# To-do item
Please format every line of text in the material below as a JSON list of strings, one string per line, with blank lines skipped. Leave the pictures out of the answer.

# Source data
# # #

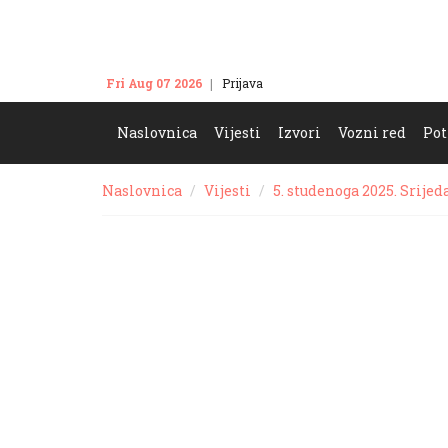
Fri Aug 07 2026
Prijava
Kontakt
Naslovnica
Vijesti
Izvori
Vozni red
Pot
Naslovnica
Vijesti
5. studenoga 2025. Srijed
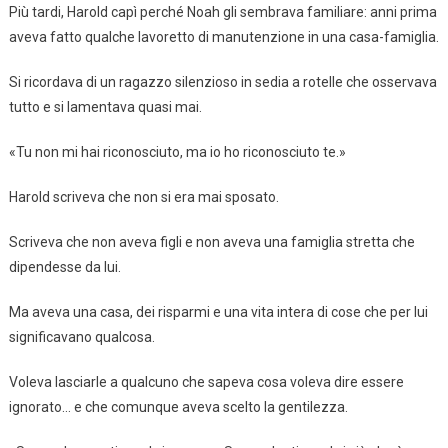
Più tardi, Harold capì perché Noah gli sembrava familiare: anni prima
aveva fatto qualche lavoretto di manutenzione in una casa-famiglia.
Si ricordava di un ragazzo silenzioso in sedia a rotelle che osservava
tutto e si lamentava quasi mai.
«Tu non mi hai riconosciuto, ma io ho riconosciuto te.»
Harold scriveva che non si era mai sposato.
Scriveva che non aveva figli e non aveva una famiglia stretta che
dipendesse da lui.
Ma aveva una casa, dei risparmi e una vita intera di cose che per lui
significavano qualcosa.
Voleva lasciarle a qualcuno che sapeva cosa voleva dire essere
ignorato… e che comunque aveva scelto la gentilezza.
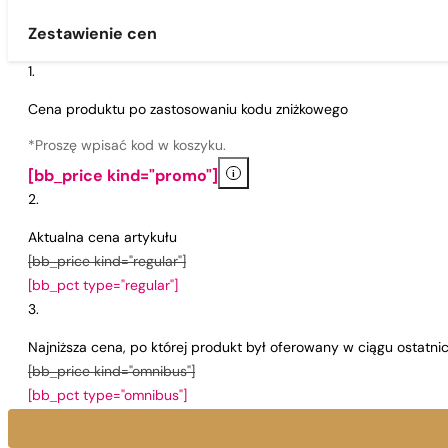
Zestawienie cen
Cena produktu po zastosowaniu kodu zniżkowego
*Proszę wpisać kod w koszyku.
i
[bb_price kind="promo"]
Aktualna cena artykułu
[bb_price kind="regular"]
[bb_pct type="regular"]
Najniższa cena, po której produkt był oferowany w ciągu ostatn
[bb_price kind="omnibus"]
[bb_pct type="omnibus"]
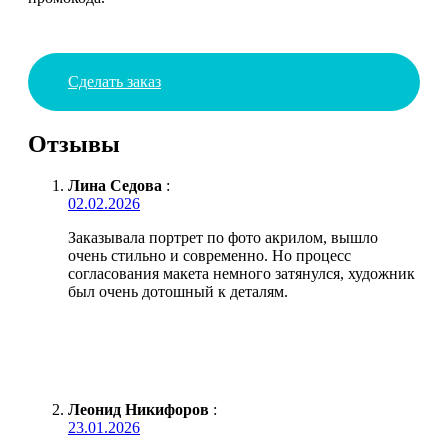
Сделать заказ
Отзывы
Лина Седова
:
02.02.2026
Заказывала портрет по фото акрилом, вышло
очень стильно и современно. Но процесс
согласования макета немного затянулся, художник
был очень дотошный к деталям.
Леонид Никифоров
:
23.01.2026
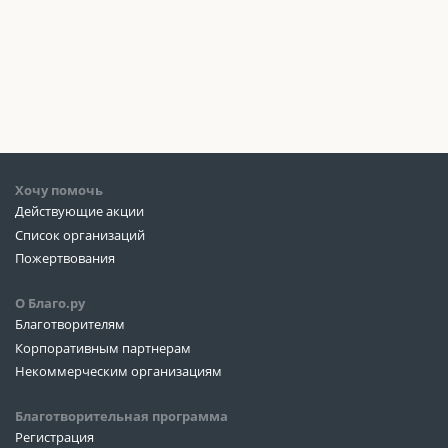
Хочу помочь
Действующие акции
Список организаций
Пожертвования
О Благо.ру
Благотворителям
Корпоративным партнерам
Некоммерческим организациям
Благотворительная программа
Регистрация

# # #

# Task response
[
  "Fri Aug 07 2026",
  "Prijava",
  "Kontakt",
  "Naslovnica",
  "Vijesti",
  "Izvori",
  "Vozni red",
  "Pot",
  "Naslovnica",
  "Vijesti",
  "5. studenoga 2025. Srijed",
  "Più tardi, Harold capì perché Noah gli sembrava familiare: anni prima",
  "aveva fatto qualche lavoretto di manutenzione in una casa-famiglia.",
  "Si ricordava di un ragazzo silenzioso in sedia a rotelle che osservava",
  "tutto e si lamentava quasi mai.",
  "«Tu non mi hai riconosciuto, ma io ho riconosciuto te.»",
  "Harold scriveva che non si era mai sposato.",
  "Scriveva che non aveva figli e non aveva una famiglia stretta che",
  "dipendesse da lui.",
  "Ma aveva una casa, dei risparmi e una vita intera di cose che per lui",
  "significavano qualcosa.",
  "Voleva lasciarle a qualcuno che sapeva cosa voleva dire essere",
  "ignorato… e che comunque aveva scelto la gentilezza.",
  "Zestawienie cen",
  "Cena produktu po zastosowaniu kodu zniżkowego",
  "*Proszę wpisać kod w koszyku.",
  "i",
  "[bb_price kind=\"promo\"]",
  "Aktualna cena artykułu",
  "[bb_price kind=\"regular\"]",
  "[bb_pct type=\"regular\"]",
  "Najniższa cena, po której produkt był oferowany w ciągu ostatn",
  "[bb_price kind=\"omnibus\"]",
  "[bb_pct type=\"omnibus\"]",
  "Сделать заказ",
  "Отзывы",
  "Лина Седова",
  ":",
  "02.02.2026",
  "Заказывала портрет по фото акрилом, вышло",
  "очень стильно и современно. Но процесс",
  "согласования макета немного затянулся, художник",
  "был очень дотошный к деталям.",
  "Леонид Никифоров",
  ":",
  "23.01.2026",
  "Хочу помочь",
  "Действующие акции",
  "Список организаций",
  "Пожертвования",
  "О Благо.ру",
  "Благотворителям",
  "Корпоративным партнерам",
  "Некоммерческим организациям",
  "Благотворительная программа",
  "Регистрация"
]